> WHAT THIS EXERCISE ASKS:
**a.** Please transcribe the Counsellor at Law review from "The fact that" up to and including "decidely lopsided alliance.".
**b.** In the Counsellor at Law review, which actor is described as badly miscast?

Director: William Wyler
By Marilyn Ferdinand
This review is an entry in the William Wyler Blogathon, hosted by The Movie Projector.
“In the beginning was the Word.” Atheist Elmer Rice, author of the play Counsellor at Law as well as its screenplay, disagreed with what the Bible said that word was, choosing instead to make all words his god. He made a successful career as a playwright and screenwriter, and was lucky enough to find his perfect director in William Wyler. A rarity among Hollywood directors, Wyler respected the words on the page and did little to shape them into an auteuristic vision. His self-described mission was to entertain and make a lot of money, a stance to filmmaking that sent his star plummeting from the skies when the mid-century French critics anointed a canon of auteurs that expressly excluded him.
The fact that Wyler was content to be a showman did not preclude him from having a few expressive tics that show themselves in Counsellor at Law, a stagebound film that nonetheless allowed him to showcase some truly dazzling dialog. Further, sharing a Jewish background with Rice allowed Wyler to coach the badly miscast patrician John Barrymore to a halfway believable performance as a Jewish lawyer whose Lower East Side roots make his marriage to a blueblood with two children a decidely lopsided alliance.

> DATA:
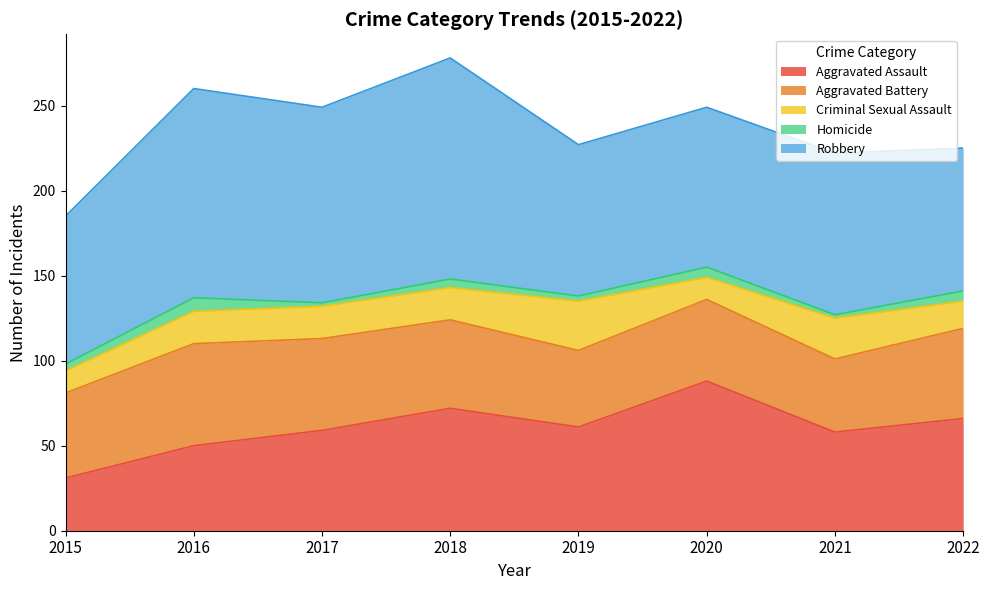

Where does the Homicide series first go above 5?

2016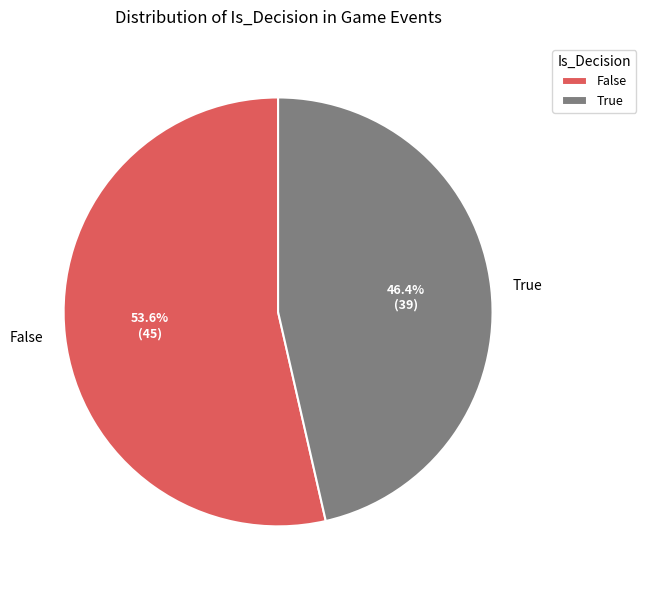

How many slices are in this pie chart?

2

> ANSWER LIST:
**a.**
The fact that Wyler was content to be a showman did not preclude him from having a few expressive tics that show themselves in Counsellor at Law, a stagebound film that nonetheless allowed him to showcase some truly dazzling dialog. Further, sharing a Jewish background with Rice allowed Wyler to coach the badly miscast patrician John Barrymore to a halfway believable performance as a Jewish lawyer whose Lower East Side roots make his marriage to a blueblood with two children a decidely lopsided alliance.

**b.** John Barrymore